China’s DeepSeek AI chatbot suffered its longest service disruption on record this Monday, staying down for seven hours and 13 minutes before the company confirmed a full fix at 10:33 a.m. Beijing time (2:33 a.m. GMT).
The trouble started Sunday evening, when users began reporting problems on outage-tracking platform Downdetector. DeepSeek’s status page confirmed a fault at 9:35 p.m. and marked it resolved roughly two hours later, but the problems returned. It took until Monday morning to fully clear them.
The company has not explained what caused the disruption. That is consistent with its standard protocol, though it offers little comfort to users who lost hours of access. Outages like this can trace back to anything: a server failure, a bad update rollout, or traffic that overwhelmed infrastructure at the wrong time.
Why This Outage Is Different
What sets Monday’s incident apart is context. According to DeepSeek’s own status history, the chatbot’s main interface had never gone dark for more than two hours before this week. Seven hours is a different category of problem.
The company had maintained close to 99% uptime since its R1 reasoning model launched in early 2025 and went viral, turning DeepSeek from a relatively obscure Chinese startup into a global AI contender overnight. That reliability record has quietly been part of its appeal, especially for developers building on top of the platform.
DeepSeek’s API service, which developers use to integrate the chatbot into their own applications, did experience back-to-back day-long outages in late January 2025 at the height of R1’s viral peak. But those disruptions hit the developer layer, not the main interface that everyday users depend on. Monday was the first time the general public felt it at this scale.

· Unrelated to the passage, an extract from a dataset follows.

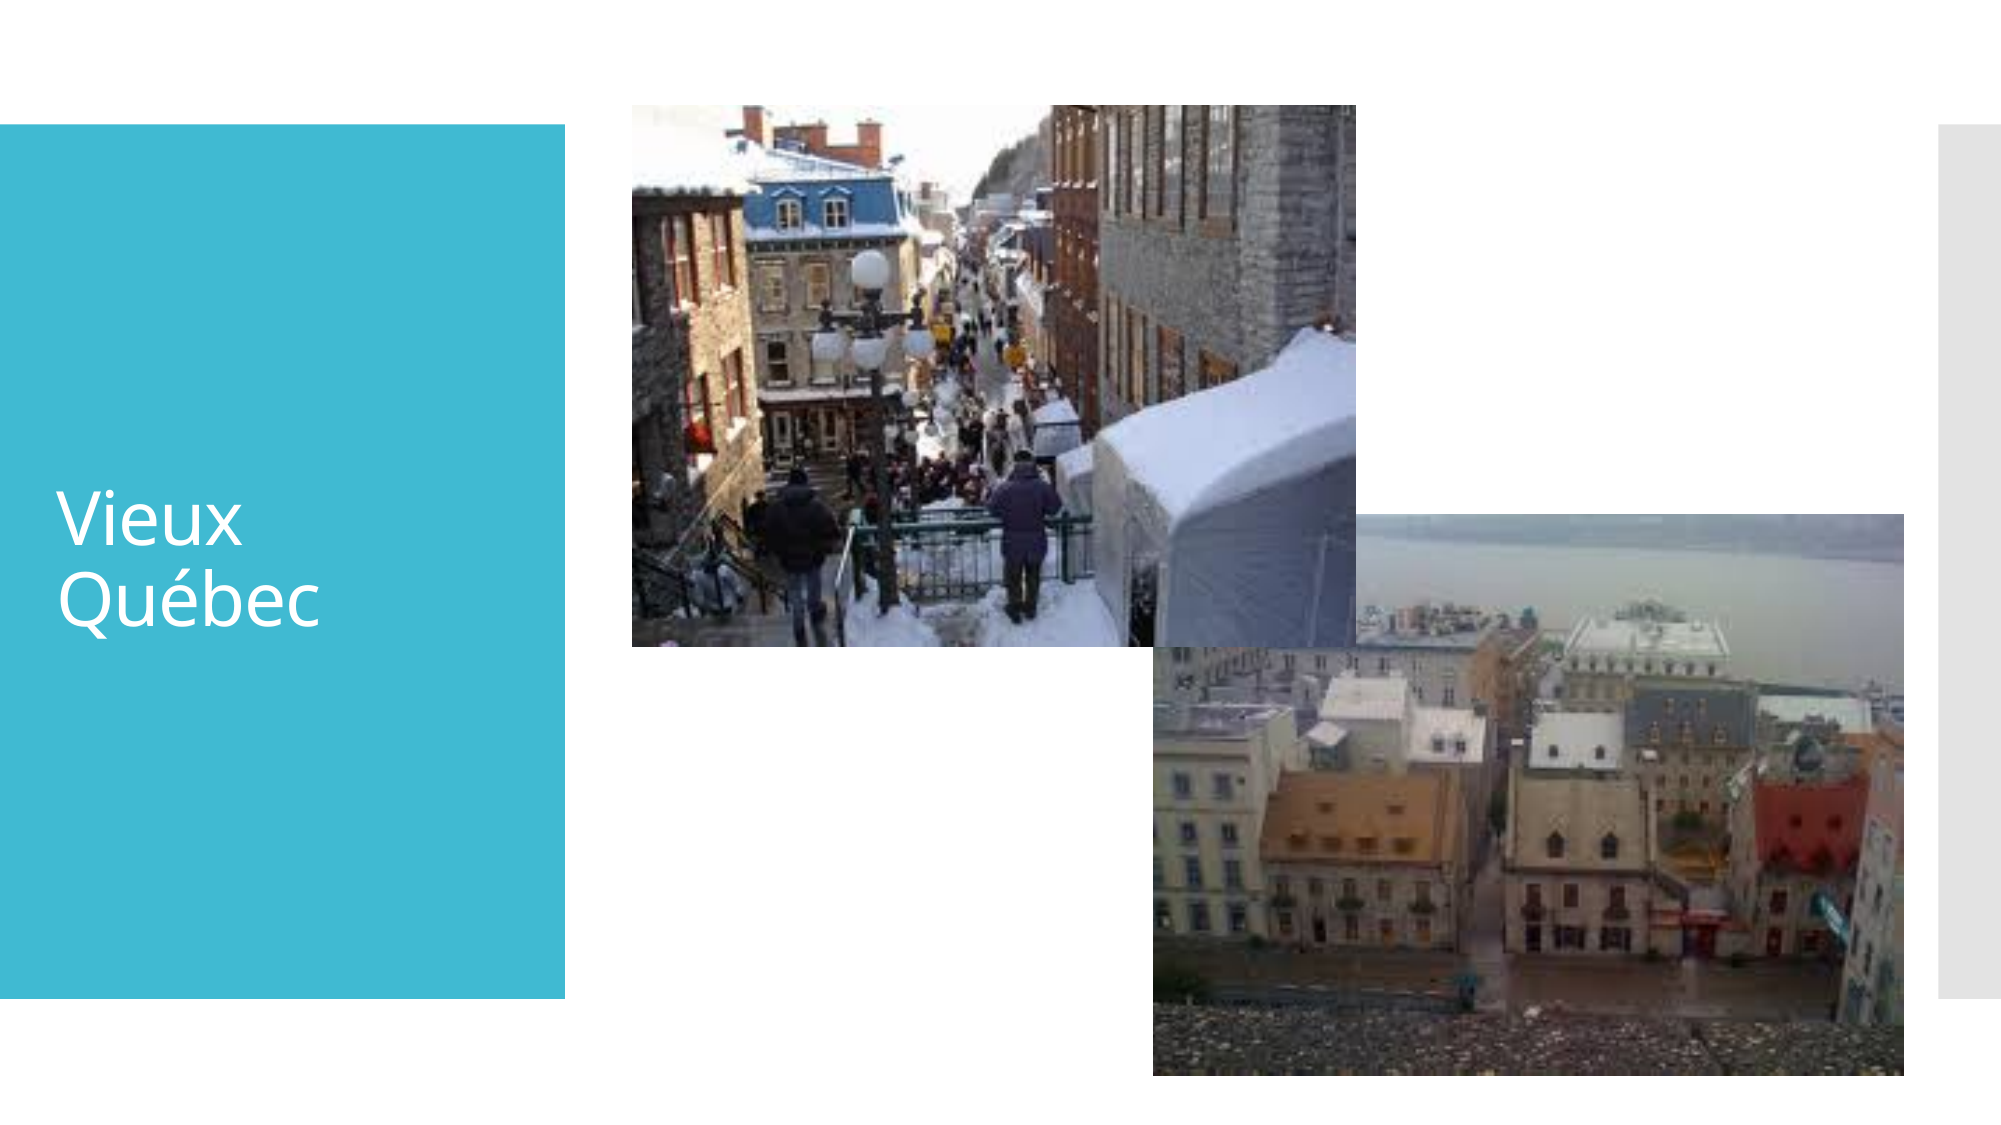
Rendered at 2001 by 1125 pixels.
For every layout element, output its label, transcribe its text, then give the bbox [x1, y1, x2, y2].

picture [1153, 513, 1904, 1076]
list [632, 105, 1357, 648]
title Vieux Québec [41, 184, 525, 940]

Bad Timing on Multiple Fronts
The outage arrives at a difficult moment for DeepSeek beyond just the technical side.
Anthropic, the US company behind Claude, recently accused DeepSeek and two other Chinese AI firms of using approximately 24,000 fake accounts and over 16 million unauthorised exchanges to extract capabilities from Claude’s models. DeepSeek has not responded publicly to those allegations.
There is also the question of what comes next for the platform. The AI industry has been watching for DeepSeek’s follow-up to V3, and recent job postings from the company have pointed toward work in agentic AI. No release timeline has been shared.
For now, services are restored. Whether DeepSeek will offer any explanation for what actually happened remains to be seen.